Problem description: Please write out the passage on Amos 'n' Andy below word for word, starting with "Amos 'n' Andy began" and going on through "recordings.".
* START Source excerpt *
Illustrator J.J.
Gould's 1930 drawing of Amos (r) and Andy for New Movie
Magazine
Amos 'n' Andy is a
situation comedy based on stock sketch comedy characters but set in
the African-American community, and popular in the United States
from the 1920s through the 1950s.
The show
began as one of the first radio comedy serials, written and voiced
by Freeman Gosden and Charles Correll and originating from station
WMAQ
in Chicago,
Illinois
.
After the series was first broadcast in 1928, it grew in popularity
and became a huge influence on the radio serials that followed. The
program ran on radio as a nightly serial from 1928 until 1943, as a
weekly situation comedy from 1943 until 1955, and as a nightly
disc-jockey program from 1954 until 1960. A television adaptation
ran on CBS-TV from 1951 until 1953, and continued in syndicated
reruns from 1954 until 1966.
Origins
Amos 'n' Andy creators Gosden and Correll were white
actors familiar with
minstrel
traditions.
They met in Durham, North Carolina
, in 1920, and by the fall of 1925, they were
performing nightly song-and-patter routines on the Chicago Tribune's station WGN
.
Since the
Tribune syndicated Sidney Smith's popular comic
strip
The Gumps, which had
successfully introduced the concept of daily continuity, WGN
executive Ben McCanna thought the notion of a serialized drama
could also work on radio. He suggested to Gosden and Correll that
they adapt
The Gumps to radio. They instead proposed a
series about "a couple of colored characters" and borrowed certain
elements of
The Gumps. Their new series,
Sam 'n' Henry, began January 12, 1926,
fascinating radio listeners throughout the Midwest. That series
became popular enough that in late 1927 Gosden and Correll
requested that it be distributed to other stations on phonograph
records in a "chainless chain" concept that would have been the
first use of
radio syndication as
we know it today. When WGN rejected the idea, Gosden and Correll
quit the show and the station that December. Contractually, their
characters belonged to WGN, so when Gosden and Correll left WGN,
they performed in personal appearances but could not use the
character names from the radio show.
When WMAQ, the
Chicago Daily
News station, hired the team and their WGN announcer, Bill
Hay, to create a series similar to
Sam 'n' Henry, they
offered higher salaries than WGN and the rights to pursue the
"chainless chain" syndication concept. The creators later told an
anecdote that they named the new characters Amos and Andy after
hearing two elderly African-Americans greet each other by those
names in a Chicago elevator.
Amos 'n' Andy began March 19,
1928, on WMAQ, and prior to airing each program they recorded their
show on 78 rpm disks at Marsh Laboratories, operated by electrical
recording pioneer Orlando R. Marsh.
For the program's entire run as a nightly serial, Gosden and
Correll portrayed all the male roles, performing over 170 distinct
voice characterizations in the show's first decade. With the
episodic drama and suspense heightened by cliffhanger endings,
Amos 'n' Andy reached an ever-expanding radio audience. It
was the first radio program to be distributed by syndication in the
United States, and by the end of the syndicated run in August 1929,
at least 70 stations besides WMAQ carried the program by means of
recordings.
* END Source excerpt *
* START Provided information *
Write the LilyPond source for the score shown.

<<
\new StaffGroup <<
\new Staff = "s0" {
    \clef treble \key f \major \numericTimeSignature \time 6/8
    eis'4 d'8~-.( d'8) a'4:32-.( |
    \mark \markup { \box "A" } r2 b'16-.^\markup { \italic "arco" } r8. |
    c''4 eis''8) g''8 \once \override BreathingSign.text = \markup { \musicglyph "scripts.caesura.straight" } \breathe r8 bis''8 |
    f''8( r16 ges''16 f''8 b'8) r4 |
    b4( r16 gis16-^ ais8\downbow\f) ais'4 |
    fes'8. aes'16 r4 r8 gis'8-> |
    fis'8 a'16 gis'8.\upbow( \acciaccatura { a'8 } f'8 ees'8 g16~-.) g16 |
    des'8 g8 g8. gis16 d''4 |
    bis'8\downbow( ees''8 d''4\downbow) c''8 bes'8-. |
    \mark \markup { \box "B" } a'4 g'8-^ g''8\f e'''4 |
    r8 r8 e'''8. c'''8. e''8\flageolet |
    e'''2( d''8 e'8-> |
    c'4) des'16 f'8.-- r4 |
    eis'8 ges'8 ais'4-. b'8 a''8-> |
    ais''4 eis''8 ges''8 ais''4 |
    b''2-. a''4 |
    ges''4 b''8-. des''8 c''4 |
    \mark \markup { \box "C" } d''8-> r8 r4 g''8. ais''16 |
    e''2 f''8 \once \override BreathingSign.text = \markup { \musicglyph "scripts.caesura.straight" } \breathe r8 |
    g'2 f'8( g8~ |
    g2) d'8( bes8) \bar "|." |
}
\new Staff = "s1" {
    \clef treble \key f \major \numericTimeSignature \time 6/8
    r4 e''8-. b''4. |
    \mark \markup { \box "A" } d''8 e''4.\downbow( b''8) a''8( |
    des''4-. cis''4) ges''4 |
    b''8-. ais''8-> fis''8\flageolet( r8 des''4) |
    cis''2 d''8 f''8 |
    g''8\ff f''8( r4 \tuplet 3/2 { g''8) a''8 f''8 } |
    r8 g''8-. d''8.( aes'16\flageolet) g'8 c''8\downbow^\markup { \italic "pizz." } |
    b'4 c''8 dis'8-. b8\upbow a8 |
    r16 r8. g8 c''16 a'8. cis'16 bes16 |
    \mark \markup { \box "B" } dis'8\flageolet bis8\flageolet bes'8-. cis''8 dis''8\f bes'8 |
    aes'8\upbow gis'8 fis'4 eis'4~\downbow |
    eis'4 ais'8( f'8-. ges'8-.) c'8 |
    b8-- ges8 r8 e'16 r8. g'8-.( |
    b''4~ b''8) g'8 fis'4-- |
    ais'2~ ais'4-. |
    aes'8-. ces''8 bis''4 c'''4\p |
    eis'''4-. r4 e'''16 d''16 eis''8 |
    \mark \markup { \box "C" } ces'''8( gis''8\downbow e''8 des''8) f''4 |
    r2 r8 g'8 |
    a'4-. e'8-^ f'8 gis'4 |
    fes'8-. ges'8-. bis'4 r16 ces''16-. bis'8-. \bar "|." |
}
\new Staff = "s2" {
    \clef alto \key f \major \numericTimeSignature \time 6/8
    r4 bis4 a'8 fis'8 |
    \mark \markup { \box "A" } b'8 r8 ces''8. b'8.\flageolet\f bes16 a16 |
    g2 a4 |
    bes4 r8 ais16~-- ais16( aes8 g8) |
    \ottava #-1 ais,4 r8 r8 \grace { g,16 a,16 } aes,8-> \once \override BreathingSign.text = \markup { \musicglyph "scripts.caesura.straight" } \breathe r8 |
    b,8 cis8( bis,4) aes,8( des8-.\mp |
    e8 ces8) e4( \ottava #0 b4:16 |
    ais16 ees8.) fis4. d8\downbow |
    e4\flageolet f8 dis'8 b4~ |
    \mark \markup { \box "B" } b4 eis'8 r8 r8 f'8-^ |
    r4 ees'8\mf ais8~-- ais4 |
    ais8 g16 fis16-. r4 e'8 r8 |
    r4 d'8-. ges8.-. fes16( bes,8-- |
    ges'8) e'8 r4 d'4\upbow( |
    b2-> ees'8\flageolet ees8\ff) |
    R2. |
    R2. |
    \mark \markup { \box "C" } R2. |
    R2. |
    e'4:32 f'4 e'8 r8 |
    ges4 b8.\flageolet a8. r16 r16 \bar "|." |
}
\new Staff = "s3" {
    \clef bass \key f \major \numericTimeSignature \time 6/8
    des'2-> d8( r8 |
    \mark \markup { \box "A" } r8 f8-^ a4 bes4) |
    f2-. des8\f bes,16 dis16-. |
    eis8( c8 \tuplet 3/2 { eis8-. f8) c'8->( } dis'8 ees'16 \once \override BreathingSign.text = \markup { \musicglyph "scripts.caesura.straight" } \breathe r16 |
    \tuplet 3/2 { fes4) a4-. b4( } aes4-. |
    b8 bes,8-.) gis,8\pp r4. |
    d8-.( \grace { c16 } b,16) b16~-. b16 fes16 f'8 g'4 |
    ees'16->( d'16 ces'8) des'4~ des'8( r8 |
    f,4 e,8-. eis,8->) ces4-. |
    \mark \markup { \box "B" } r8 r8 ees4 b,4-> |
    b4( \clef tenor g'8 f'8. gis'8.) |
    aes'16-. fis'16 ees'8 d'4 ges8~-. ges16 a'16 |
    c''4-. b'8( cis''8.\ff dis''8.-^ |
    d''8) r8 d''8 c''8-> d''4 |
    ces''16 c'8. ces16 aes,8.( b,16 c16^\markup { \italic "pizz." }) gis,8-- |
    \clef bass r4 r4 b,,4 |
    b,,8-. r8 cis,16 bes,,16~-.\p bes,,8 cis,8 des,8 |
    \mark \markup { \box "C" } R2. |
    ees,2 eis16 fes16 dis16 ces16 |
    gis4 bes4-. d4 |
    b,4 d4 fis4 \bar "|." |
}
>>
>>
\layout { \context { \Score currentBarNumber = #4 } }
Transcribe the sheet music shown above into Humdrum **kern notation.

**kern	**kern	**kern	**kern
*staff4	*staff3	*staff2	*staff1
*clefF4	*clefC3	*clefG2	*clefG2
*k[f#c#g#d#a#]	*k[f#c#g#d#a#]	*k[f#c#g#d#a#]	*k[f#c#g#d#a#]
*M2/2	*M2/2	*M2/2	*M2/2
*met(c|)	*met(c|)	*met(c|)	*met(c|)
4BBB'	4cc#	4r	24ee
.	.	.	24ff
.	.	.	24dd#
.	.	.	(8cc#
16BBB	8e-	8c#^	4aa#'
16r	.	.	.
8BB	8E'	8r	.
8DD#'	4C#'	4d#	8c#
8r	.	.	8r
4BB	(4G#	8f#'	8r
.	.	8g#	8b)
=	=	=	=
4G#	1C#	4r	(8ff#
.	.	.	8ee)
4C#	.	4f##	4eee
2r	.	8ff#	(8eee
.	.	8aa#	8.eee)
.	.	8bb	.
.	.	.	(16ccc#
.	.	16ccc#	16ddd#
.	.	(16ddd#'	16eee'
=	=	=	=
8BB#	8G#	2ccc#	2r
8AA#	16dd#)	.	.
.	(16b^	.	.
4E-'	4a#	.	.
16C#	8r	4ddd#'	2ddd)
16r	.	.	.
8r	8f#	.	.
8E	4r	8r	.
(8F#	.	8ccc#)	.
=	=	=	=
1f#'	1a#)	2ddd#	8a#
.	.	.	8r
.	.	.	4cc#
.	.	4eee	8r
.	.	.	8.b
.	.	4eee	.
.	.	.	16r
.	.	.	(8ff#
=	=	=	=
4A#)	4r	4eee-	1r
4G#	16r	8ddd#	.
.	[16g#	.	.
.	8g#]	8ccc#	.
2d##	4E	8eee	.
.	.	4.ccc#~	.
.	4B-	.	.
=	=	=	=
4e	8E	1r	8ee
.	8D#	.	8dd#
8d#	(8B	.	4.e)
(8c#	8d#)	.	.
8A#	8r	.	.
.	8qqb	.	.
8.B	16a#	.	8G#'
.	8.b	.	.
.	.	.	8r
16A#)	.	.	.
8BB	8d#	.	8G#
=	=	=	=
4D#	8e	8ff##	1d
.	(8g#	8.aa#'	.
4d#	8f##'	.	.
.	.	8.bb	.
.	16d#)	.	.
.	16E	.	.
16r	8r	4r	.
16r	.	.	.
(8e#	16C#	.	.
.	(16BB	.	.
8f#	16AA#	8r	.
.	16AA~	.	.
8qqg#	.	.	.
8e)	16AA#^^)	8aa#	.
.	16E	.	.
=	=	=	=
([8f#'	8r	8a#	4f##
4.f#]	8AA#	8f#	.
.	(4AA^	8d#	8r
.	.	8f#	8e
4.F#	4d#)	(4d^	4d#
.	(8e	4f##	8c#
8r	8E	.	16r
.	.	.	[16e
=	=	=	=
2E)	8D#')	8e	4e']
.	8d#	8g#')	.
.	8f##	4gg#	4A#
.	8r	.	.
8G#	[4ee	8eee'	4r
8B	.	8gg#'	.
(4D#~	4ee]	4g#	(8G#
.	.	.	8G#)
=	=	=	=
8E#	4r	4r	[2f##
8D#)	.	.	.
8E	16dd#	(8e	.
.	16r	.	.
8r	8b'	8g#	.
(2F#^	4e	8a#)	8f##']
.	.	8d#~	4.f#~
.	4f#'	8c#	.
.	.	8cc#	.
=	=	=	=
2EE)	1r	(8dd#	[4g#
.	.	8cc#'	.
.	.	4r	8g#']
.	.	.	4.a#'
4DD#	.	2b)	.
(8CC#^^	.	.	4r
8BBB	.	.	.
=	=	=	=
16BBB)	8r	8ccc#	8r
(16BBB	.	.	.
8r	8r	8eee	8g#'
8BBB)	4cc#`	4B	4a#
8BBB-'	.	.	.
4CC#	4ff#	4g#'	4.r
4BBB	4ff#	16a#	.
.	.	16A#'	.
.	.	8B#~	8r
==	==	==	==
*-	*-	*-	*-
* END Provided information *
Written answer:
Amos 'n' Andy began March 19,
1928, on WMAQ, and prior to airing each program they recorded their
show on 78 rpm disks at Marsh Laboratories, operated by electrical
recording pioneer Orlando R. Marsh.
For the program's entire run as a nightly serial, Gosden and
Correll portrayed all the male roles, performing over 170 distinct
voice characterizations in the show's first decade. With the
episodic drama and suspense heightened by cliffhanger endings,
Amos 'n' Andy reached an ever-expanding radio audience. It
was the first radio program to be distributed by syndication in the
United States, and by the end of the syndicated run in August 1929,
at least 70 stations besides WMAQ carried the program by means of
recordings.